Travail demandé —
1: Résumez en deux phrases l'extrait ci-dessous consacré à la laïcité.
2: Recopiez tout le passage de l'extrait sur la laïcité, de « Cela me rappelle » jusqu'à « des pays d’accueil. ».

Voici une nouvelle citation qui montre dans quelle direction se dirige JFC, après de longs et éclairants développements : Circoncire la laïcité, compter avec elle et compter sur elle, requiert d’abord de la conter pour ce qu’elle a été. Sur la longue durée. Sans rechigner à remonter le temps. En vertu de la simple évidence qui condamne quiconque ignore son passé à ne pas connaître son avenir. Pour mieux dire ce que la religion française est, peut être et doit demeurer.
Cela me rappelle une phrase bien connue de Tocqueville : quand on ignore le passé on est condamné à avancer dans les ténèbres vers l’avenir.
En dépit de la longueur de ce compte-rendu, qui gagnerait encore à être étoffé, tant la richesse de ce volume est grande, je dois signaler brièvement, en fin de volume, les sagaces réflexions de l’auteur sur le fait juif ; nous y lisons un exposé et une analyse juste et objective, où l’antisémitisme théologique est nettement séparé de son frère jumeau moderne, reprenant d’autres motifs, comme le prétendu accaparement capitaliste et le pillage des richesses des pays d’accueil.

Données fournies —
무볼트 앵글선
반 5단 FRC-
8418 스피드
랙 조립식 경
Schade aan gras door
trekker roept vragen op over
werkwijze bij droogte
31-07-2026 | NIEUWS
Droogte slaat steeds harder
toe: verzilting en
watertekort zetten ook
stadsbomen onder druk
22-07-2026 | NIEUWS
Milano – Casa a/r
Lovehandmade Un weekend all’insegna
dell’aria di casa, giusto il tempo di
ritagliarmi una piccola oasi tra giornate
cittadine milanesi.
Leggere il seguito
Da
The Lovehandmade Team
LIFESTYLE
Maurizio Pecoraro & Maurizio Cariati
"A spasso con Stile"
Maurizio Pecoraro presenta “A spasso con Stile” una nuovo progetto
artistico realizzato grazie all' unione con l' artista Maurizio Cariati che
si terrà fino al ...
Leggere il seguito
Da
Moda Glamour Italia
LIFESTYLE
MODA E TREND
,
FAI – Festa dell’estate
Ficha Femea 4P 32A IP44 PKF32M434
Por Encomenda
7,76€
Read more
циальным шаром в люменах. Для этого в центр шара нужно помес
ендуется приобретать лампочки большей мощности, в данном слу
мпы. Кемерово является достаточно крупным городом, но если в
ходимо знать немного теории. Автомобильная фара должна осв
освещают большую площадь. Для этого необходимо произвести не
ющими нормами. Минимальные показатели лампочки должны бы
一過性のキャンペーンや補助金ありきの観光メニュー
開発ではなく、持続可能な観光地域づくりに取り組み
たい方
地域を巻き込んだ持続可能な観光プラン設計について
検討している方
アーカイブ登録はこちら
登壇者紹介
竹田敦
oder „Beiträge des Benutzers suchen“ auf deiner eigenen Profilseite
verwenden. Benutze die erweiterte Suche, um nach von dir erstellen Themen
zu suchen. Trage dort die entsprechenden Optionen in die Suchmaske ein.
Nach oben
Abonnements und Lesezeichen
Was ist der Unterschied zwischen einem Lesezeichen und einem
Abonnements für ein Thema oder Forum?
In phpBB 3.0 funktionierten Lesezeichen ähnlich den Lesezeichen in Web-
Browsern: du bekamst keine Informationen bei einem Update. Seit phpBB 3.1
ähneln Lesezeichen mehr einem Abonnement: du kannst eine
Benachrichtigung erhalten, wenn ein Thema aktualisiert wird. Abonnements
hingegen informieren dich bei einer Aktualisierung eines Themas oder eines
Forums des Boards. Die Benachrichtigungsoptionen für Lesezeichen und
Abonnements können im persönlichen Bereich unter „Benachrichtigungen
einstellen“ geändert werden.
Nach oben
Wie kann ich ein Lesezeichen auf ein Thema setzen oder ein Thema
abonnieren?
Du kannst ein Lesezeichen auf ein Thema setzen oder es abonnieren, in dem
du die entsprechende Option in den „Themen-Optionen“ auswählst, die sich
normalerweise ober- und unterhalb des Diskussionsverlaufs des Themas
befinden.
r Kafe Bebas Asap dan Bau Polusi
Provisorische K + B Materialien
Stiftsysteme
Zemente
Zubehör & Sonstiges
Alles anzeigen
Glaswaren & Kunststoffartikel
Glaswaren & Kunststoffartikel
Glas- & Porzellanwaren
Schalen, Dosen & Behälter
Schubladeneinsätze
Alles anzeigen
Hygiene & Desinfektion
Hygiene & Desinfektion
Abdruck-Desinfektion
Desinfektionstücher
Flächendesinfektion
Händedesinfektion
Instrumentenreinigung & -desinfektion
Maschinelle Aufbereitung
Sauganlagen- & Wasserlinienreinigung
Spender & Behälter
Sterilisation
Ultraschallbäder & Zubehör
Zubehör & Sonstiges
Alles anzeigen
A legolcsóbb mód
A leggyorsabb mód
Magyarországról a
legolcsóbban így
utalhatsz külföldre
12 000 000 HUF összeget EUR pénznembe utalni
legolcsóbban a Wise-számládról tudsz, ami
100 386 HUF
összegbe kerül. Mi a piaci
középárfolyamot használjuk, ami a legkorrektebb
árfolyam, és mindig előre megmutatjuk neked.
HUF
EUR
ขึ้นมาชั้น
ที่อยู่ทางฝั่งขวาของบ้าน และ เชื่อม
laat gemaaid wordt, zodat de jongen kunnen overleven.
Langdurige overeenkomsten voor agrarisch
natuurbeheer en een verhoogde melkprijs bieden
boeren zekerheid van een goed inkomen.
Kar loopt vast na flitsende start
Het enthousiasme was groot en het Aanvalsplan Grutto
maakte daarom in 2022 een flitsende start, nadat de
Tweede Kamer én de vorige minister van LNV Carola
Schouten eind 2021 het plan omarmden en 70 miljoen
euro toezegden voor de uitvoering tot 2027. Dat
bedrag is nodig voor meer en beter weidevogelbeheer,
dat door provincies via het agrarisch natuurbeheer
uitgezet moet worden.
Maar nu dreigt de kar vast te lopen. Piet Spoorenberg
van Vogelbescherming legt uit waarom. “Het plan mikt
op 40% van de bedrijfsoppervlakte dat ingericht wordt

Réponses successives —
1: L'extrait cite JFC, pour qui penser la laïcité exige d'abord d'en raconter l'histoire sur la longue durée, car ignorer son passé empêche de connaître son avenir, idée rapprochée d'une phrase de Tocqueville. Il signale aussi, en fin de volume, les réflexions de l'auteur sur le fait juif, où l'antisémitisme théologique est nettement séparé de son frère jumeau moderne.

2:
Cela me rappelle une phrase bien connue de Tocqueville : quand on ignore le passé on est condamné à avancer dans les ténèbres vers l’avenir.
En dépit de la longueur de ce compte-rendu, qui gagnerait encore à être étoffé, tant la richesse de ce volume est grande, je dois signaler brièvement, en fin de volume, les sagaces réflexions de l’auteur sur le fait juif ; nous y lisons un exposé et une analyse juste et objective, où l’antisémitisme théologique est nettement séparé de son frère jumeau moderne, reprenant d’autres motifs, comme le prétendu accaparement capitaliste et le pillage des richesses des pays d’accueil.